Фолкнер в «Пилоне» вновь вспоминает Элиота, для одной из глав использовано название все той же поэмы «Любовная песнь Дж. А. Пруфрока». Прочитав ее пятнадцать лет назад, Фолкнер, как мы помним, странным образом не заметил комической раздвоенности заглавного персонажа. Теперь — увидел его, каков он есть, каким написал его Элиот: бунтарь — и трус, бессильный побороть страх перед будущим, Гамлет, осознающий себя «статистом в явленье проходном», романтик, презирающий расчет, — и плешивый, жирком оплывший обыватель, мерящий жизнь, как бром, столовой ложкой, Лазарь, вставший из гроба, чтобы возгласить истину, но обрывающий себя на полуслове саморазоблачительным признанием: «…короче говоря, я испугался».

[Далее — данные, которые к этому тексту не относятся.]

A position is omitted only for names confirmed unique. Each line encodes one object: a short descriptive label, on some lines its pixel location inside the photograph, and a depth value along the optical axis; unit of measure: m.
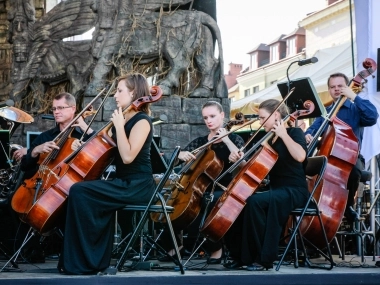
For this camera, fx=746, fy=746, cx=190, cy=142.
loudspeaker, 7.16
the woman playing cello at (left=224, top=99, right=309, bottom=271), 5.54
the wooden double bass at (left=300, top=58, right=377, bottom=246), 5.92
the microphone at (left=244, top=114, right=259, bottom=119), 6.36
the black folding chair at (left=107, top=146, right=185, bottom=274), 4.99
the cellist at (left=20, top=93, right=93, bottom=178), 5.88
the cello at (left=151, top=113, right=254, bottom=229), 5.95
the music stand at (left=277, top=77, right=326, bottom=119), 6.34
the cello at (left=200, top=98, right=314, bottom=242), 5.38
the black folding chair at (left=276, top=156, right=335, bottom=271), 5.48
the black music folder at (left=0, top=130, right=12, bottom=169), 5.91
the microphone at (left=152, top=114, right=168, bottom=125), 6.45
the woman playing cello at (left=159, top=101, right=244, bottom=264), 6.12
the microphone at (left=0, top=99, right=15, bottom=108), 6.01
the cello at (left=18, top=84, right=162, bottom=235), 5.01
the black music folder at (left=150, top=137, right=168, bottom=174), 5.50
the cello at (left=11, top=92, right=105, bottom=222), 5.45
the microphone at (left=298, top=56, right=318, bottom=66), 6.64
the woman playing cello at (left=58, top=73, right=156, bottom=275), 4.93
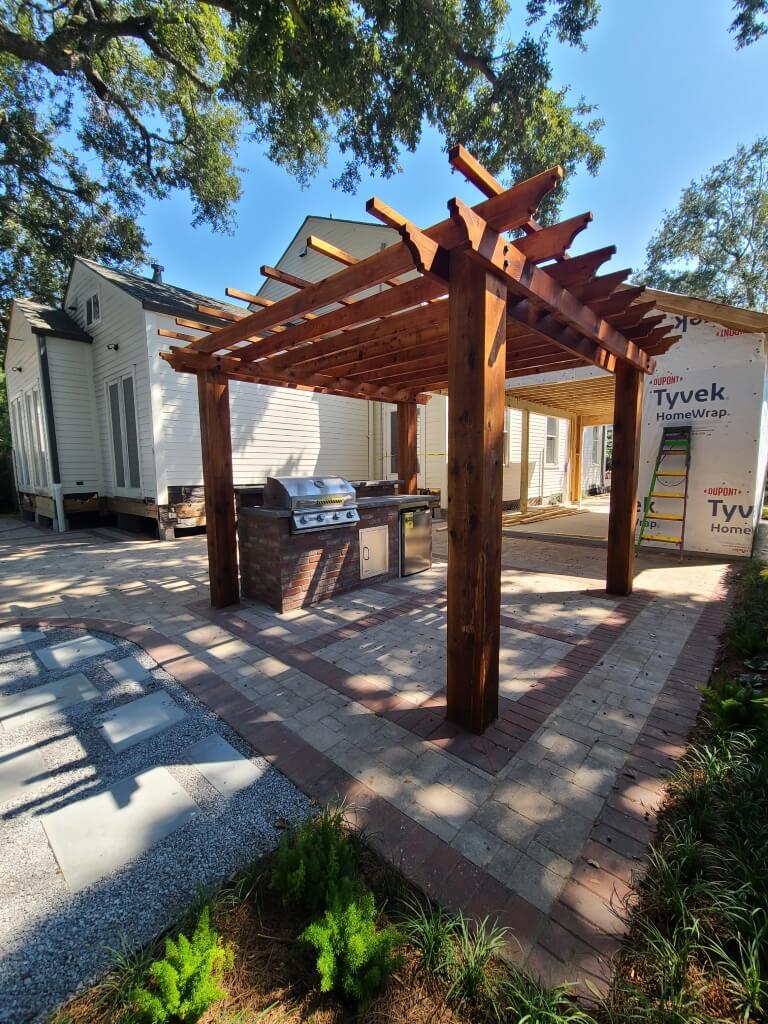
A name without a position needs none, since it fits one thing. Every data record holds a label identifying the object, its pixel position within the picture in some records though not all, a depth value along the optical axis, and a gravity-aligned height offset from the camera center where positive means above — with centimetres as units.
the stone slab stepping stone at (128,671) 319 -160
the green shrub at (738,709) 223 -138
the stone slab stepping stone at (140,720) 250 -161
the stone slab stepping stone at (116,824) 168 -159
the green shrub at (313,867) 142 -142
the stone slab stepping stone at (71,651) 347 -160
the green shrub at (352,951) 118 -143
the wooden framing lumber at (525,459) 1028 +6
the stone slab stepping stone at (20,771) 210 -161
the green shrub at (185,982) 109 -141
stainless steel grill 431 -39
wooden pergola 210 +102
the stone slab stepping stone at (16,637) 383 -159
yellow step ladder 638 -28
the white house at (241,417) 609 +107
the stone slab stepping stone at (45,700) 273 -161
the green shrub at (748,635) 313 -138
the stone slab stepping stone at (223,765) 210 -160
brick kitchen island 439 -104
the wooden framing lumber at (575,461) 1377 -1
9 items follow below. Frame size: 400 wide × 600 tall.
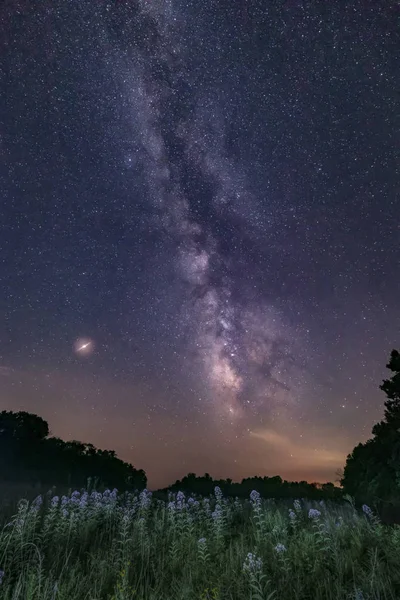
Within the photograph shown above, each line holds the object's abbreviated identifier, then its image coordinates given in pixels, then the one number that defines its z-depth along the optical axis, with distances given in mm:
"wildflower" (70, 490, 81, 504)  9223
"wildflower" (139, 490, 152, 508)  9997
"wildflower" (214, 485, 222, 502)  10383
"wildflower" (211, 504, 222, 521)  8489
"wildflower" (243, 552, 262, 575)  4410
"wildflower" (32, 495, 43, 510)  8611
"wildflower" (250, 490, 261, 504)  8375
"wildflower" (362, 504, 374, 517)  8160
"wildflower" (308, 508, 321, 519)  6840
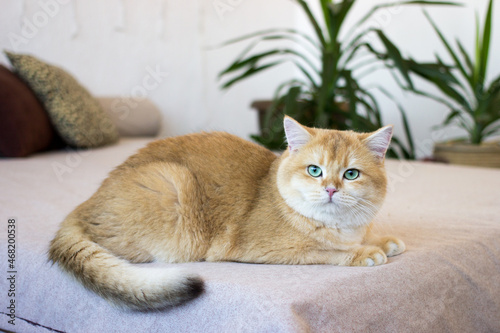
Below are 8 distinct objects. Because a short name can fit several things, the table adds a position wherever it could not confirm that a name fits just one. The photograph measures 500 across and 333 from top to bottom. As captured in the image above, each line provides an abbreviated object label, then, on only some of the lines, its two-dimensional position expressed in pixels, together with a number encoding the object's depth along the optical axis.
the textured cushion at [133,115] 3.06
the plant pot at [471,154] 3.23
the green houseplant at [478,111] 3.18
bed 0.80
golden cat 1.04
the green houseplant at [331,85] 2.55
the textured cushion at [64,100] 2.35
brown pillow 2.17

Фолкнер воспроизводит этот ряд антиномий, только не всегда выводит их наружу. Предыстория репортера осталась нерассказанной, но мы легко можем ее вообразить, тем более что автор прозрачно намекнул на нее в только что прочитанном нами письме. Репортер бежит от рутины, бунтует, стремится к свободе. Но она оказывается совершенно мнимой, «раб тягучих буден», как сказал бы Элиот, попадает в иной плен. В конце он возвращается в лоно порядка, продолжая, впрочем, ощущать его гнет, анархически пытаясь избавиться от скучных обязанностей. На столе у редактора лежит написанный репортером отчет о последнем полете Шумана, а внизу, прыгающим почерком, без знаков препинания, — приписка: «Надеюсь сукин ты сын это то что тебе нужно а теперь я отправляюсь на улицу Амбуаз чтобы напиться а если ты не знаешь где это спроси своего сына и он тебе скажет, а если ты не знаешь что такое напиться приходи сюда и погляди на меня да прихвати деньжат потому что я пью в долг».

Так завершается этот роман, где противоположностью тоске, убожеству повседневной жизни становится анархия, невесомость, духовное бесплодие.

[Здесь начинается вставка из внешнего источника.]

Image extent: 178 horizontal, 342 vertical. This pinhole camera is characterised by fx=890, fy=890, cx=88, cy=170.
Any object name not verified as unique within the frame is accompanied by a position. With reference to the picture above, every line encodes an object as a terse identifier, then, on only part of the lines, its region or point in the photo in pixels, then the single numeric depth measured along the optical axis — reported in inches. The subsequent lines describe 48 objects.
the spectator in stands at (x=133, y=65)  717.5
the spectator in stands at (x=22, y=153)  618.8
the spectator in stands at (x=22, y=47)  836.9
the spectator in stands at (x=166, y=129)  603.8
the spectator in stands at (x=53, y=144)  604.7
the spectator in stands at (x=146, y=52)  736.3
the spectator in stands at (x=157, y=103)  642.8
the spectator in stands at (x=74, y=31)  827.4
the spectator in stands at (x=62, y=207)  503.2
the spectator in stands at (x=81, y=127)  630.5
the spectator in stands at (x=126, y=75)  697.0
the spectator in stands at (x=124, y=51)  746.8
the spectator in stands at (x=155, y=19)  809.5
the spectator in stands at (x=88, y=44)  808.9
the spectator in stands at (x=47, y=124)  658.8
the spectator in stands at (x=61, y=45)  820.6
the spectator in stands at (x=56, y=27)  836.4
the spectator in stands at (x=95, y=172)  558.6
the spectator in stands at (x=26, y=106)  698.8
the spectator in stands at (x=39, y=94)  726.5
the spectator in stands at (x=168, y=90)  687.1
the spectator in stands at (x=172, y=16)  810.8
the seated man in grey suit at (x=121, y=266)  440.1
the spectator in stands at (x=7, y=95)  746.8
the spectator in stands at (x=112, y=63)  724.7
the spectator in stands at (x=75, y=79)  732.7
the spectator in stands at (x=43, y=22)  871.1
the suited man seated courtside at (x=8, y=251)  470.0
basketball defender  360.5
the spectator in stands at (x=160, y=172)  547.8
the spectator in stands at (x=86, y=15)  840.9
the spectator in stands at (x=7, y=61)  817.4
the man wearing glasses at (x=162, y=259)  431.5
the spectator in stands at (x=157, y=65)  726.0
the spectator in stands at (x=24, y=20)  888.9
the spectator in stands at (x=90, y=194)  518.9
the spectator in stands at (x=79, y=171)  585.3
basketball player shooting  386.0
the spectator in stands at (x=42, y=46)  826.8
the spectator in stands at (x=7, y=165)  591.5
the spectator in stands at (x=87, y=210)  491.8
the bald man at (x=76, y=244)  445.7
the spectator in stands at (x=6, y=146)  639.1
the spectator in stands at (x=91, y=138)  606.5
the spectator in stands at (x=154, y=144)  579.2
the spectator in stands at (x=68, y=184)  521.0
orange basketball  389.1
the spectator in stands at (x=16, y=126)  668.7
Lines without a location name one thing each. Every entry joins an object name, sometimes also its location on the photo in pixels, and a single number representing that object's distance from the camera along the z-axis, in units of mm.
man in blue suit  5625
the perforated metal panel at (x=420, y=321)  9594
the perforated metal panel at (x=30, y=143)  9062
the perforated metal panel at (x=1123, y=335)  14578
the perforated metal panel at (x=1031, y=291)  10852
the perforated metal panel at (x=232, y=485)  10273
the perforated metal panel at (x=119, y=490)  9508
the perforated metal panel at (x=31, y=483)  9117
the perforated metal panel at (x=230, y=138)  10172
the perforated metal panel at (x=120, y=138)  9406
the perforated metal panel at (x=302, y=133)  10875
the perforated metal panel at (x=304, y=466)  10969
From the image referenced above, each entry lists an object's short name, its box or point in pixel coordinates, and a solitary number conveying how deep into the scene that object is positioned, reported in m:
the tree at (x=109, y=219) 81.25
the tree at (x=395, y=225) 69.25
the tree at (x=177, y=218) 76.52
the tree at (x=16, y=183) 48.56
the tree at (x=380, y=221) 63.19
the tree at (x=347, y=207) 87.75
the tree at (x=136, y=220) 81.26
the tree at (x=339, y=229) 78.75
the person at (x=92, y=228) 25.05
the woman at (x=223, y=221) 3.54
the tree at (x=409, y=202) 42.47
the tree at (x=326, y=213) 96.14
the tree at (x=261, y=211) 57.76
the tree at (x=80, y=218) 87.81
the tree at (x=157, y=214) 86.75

Фолкнер уверял, будто взялся за книгу только потому, что «перестала продвигаться работа над «Авессаломом», мне надо было на время отвлечься, и я подумал, что лучше всего написать другую книгу. Так возник «Пилон»».

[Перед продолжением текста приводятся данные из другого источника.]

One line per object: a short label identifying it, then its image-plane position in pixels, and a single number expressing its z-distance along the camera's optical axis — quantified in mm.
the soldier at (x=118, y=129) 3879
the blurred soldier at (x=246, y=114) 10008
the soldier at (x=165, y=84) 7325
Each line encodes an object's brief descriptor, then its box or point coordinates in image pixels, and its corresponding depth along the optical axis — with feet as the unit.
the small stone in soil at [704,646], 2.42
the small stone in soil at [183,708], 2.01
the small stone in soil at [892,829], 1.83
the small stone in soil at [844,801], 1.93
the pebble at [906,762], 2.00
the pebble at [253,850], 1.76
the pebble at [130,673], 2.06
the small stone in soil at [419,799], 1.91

Все-таки не совсем так. Была внутренняя потребность, хотелось досказать недосказанное в прежних вещах, хотя бы в том же «Святилище». Иное дело, что и сама история, и персонажи — эти люди-невидимки — пребывают на краю фолкнеровского художественного мира. Может, потому и отозвался он столь небрежно об этой книге, может, потому равнодушно отнесся и к критике, хотя исходила она не от случайного рецензента, а от человека близкого — Малкольма Каули, — и к похвале, хотя не поскупился на нее сам Хемингуэй.